One of the many ways that the legendary Fred Shero was a hockey coach ahead of his time was his approach to practice. Shero encouraged players to constantly work on every aspect of their games. He wanted to players to take the self-initiative to recognize their own weaknesses and work to improve.
"A lot of players only work on the things they're good at," Shero explained. "If a guy is good stickhandler, he likes to show off his stickhandling. If he has a great shot, he likes to shoot the puck. Thing is, there aren't many players who want to work on improving their weaknesses. I may not say anything, but believe me, I notice. I want players who challenge themselves to get better in every area. Maybe they can earn a bigger role down the line, maybe they can't. But if they don't want work on changing my mind, they're only cheating themselves."
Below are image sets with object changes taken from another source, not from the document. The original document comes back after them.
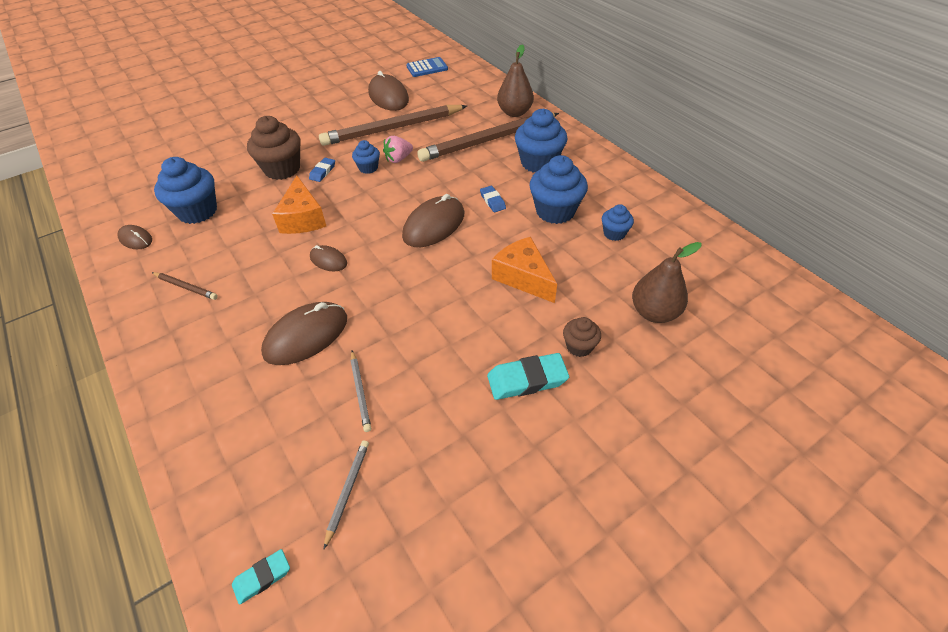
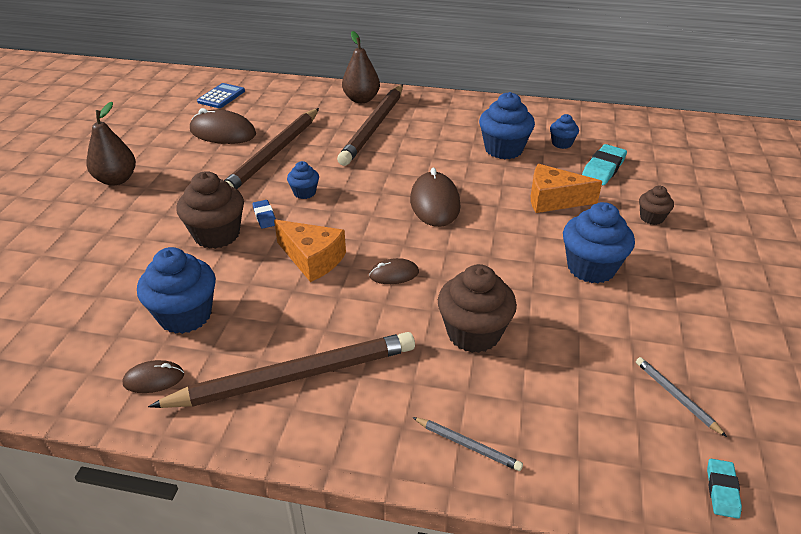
camera: 45 degrees left, 10 degrees down
brown pencil [152,272,218,300] -> brown pencil [148,332,415,408], size x2.42
brown mouse [261,302,347,365] -> brown cupcake [438,264,517,353]
grey pencil [350,351,371,432] -> grey pencil moved to [412,417,523,471]
pink strawberry [383,136,413,163] -> none
blue eraser [480,186,506,212] -> none
turquoise eraser [487,353,569,400] -> turquoise eraser moved to [582,144,627,185]
blue cupcake [515,109,568,173] -> blue cupcake moved to [563,202,635,284]
brown pear [632,242,702,323] -> brown pear moved to [86,102,136,186]

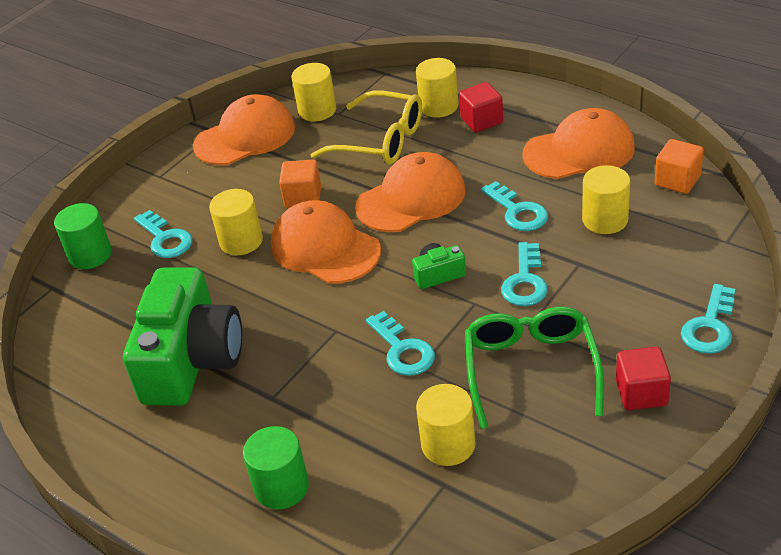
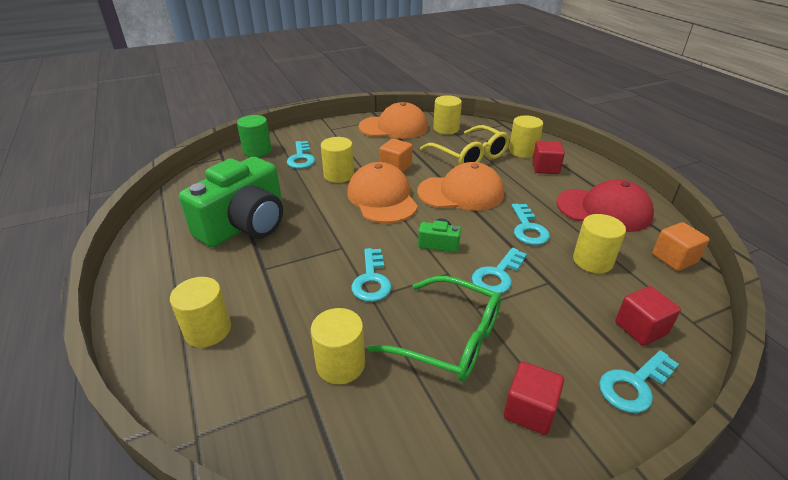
camera: 25 degrees right, 5 degrees down
green cylinder [243,426,309,509] -> yellow cylinder [170,277,231,347]
green glasses [465,307,604,429] -> green glasses turned 90 degrees clockwise [368,276,501,382]
orange cap [522,108,635,179] -> red cap [556,179,654,232]
none -> red cube [615,286,681,346]

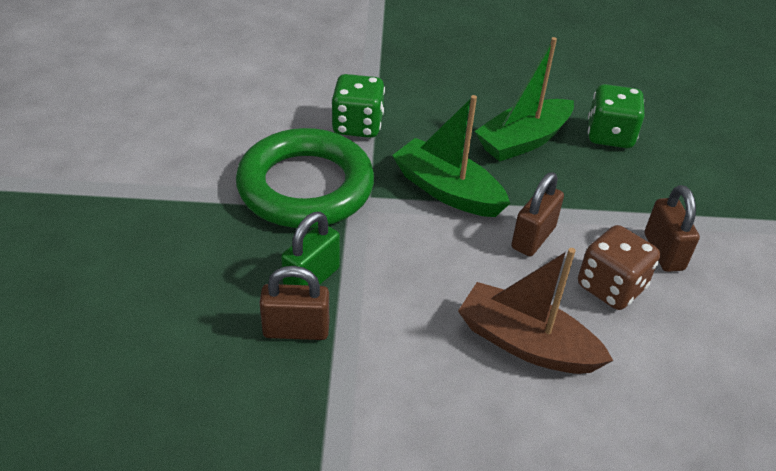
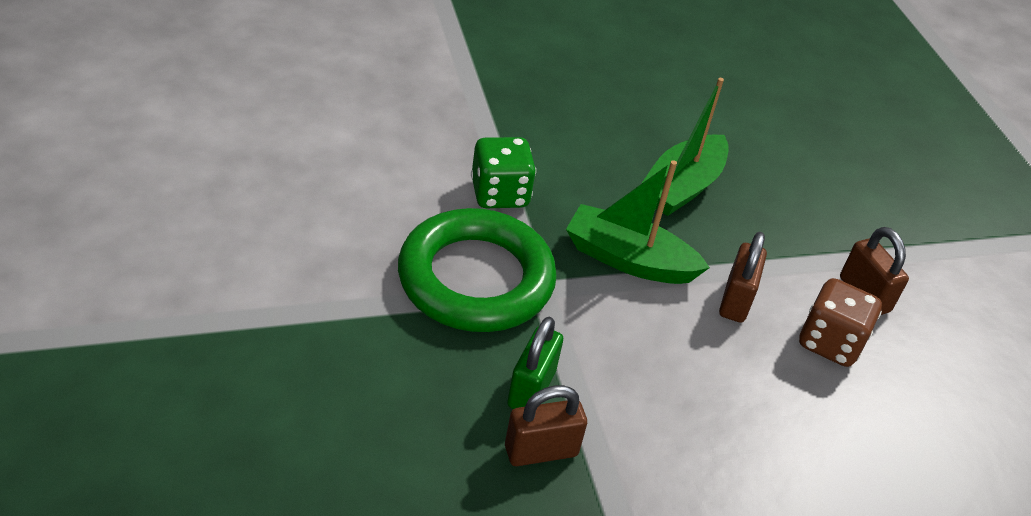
camera: 20 degrees left, 0 degrees up
brown boat [458,248,613,374] -> none
green dice [588,84,645,148] -> none

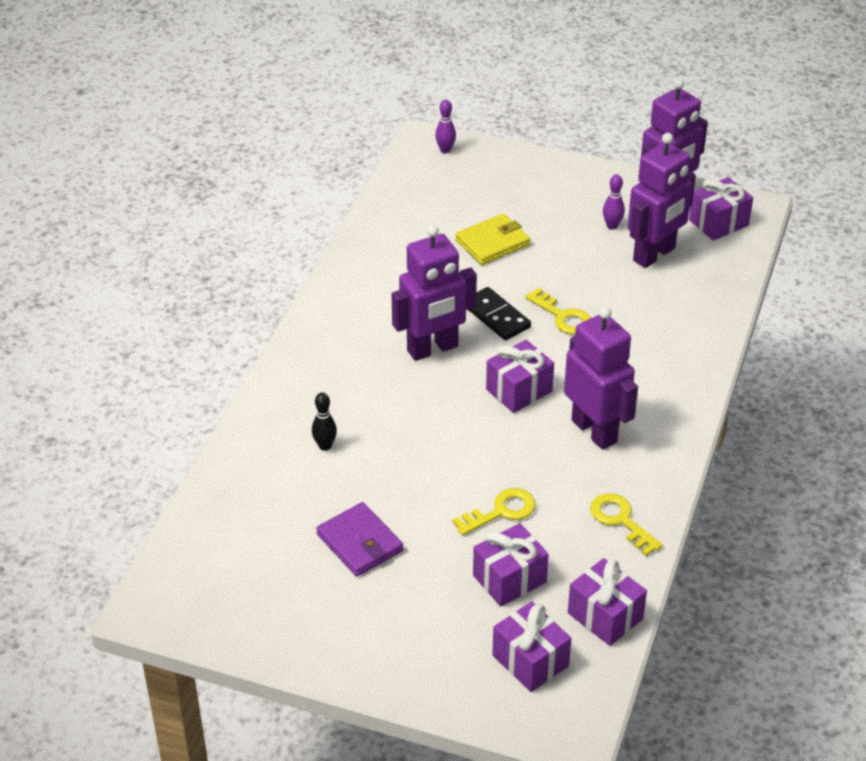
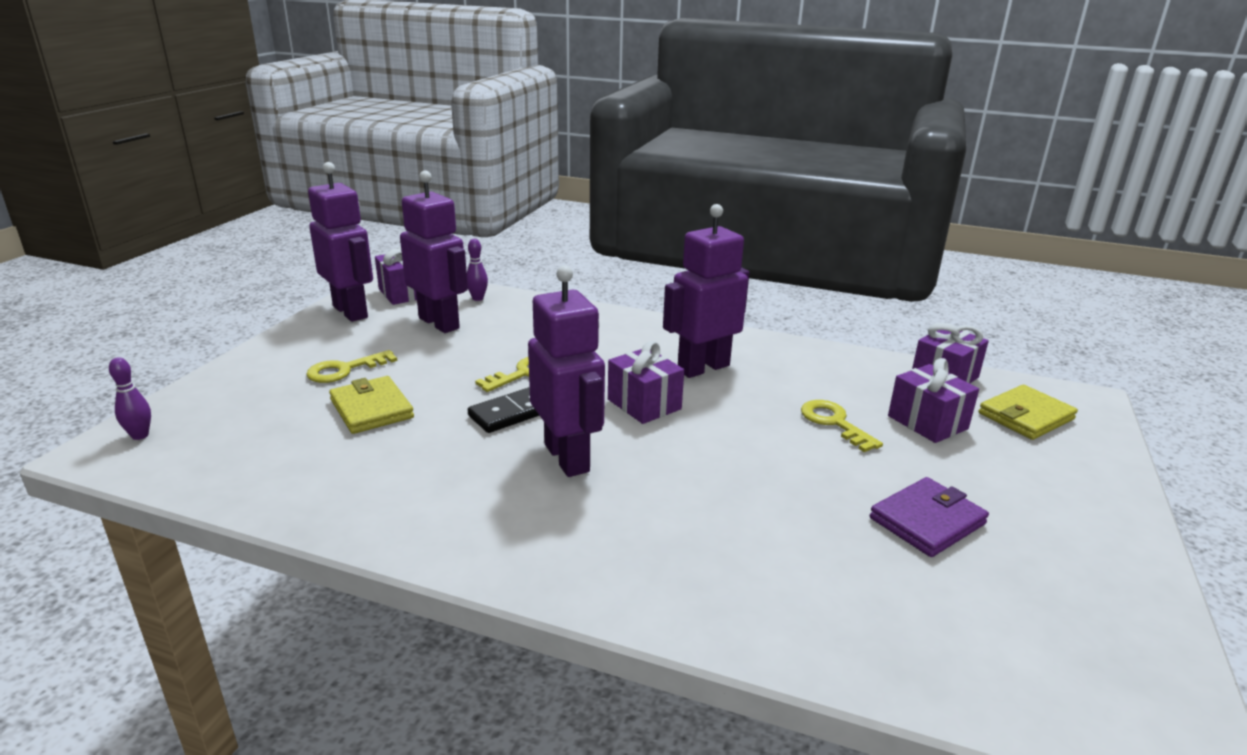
camera: 90 degrees left, 15 degrees down
black bowling pin [312,393,337,451] -> none
purple gift [492,602,571,692] -> yellow wallet [979,385,1078,440]
yellow key [590,493,663,556] -> yellow key moved to [306,350,397,383]
purple bowling pin [603,174,625,230] -> purple bowling pin moved to [467,239,488,301]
For instance, Shero encouraged players mostly known for fighting or for throwing their weight around, such as Dave "the Hammer" Schultz, the Hound and Don "Big Bird" Saleski, to simultaneously work on their skating, their positional awareness and their puck skills.
Over time, Saleski not only became one of Philadelphia's better penalty killers, he also scored 21 or more goals in three straight seasons while cutting his penalty minutes significantly.
Forty years after the Broad Street Bullies' heyday, there is still no substitute for hockey players to work diligently and constantly at improving every aspect of their games.
In fact, the greatly increased demands in terms of physical conditioning as well as the speed, size and skill level of today's NHL players make such training even more imperative. This is true for veterans and young players alike, but especially for youngsters trying to work their way up to becoming NHL regulars.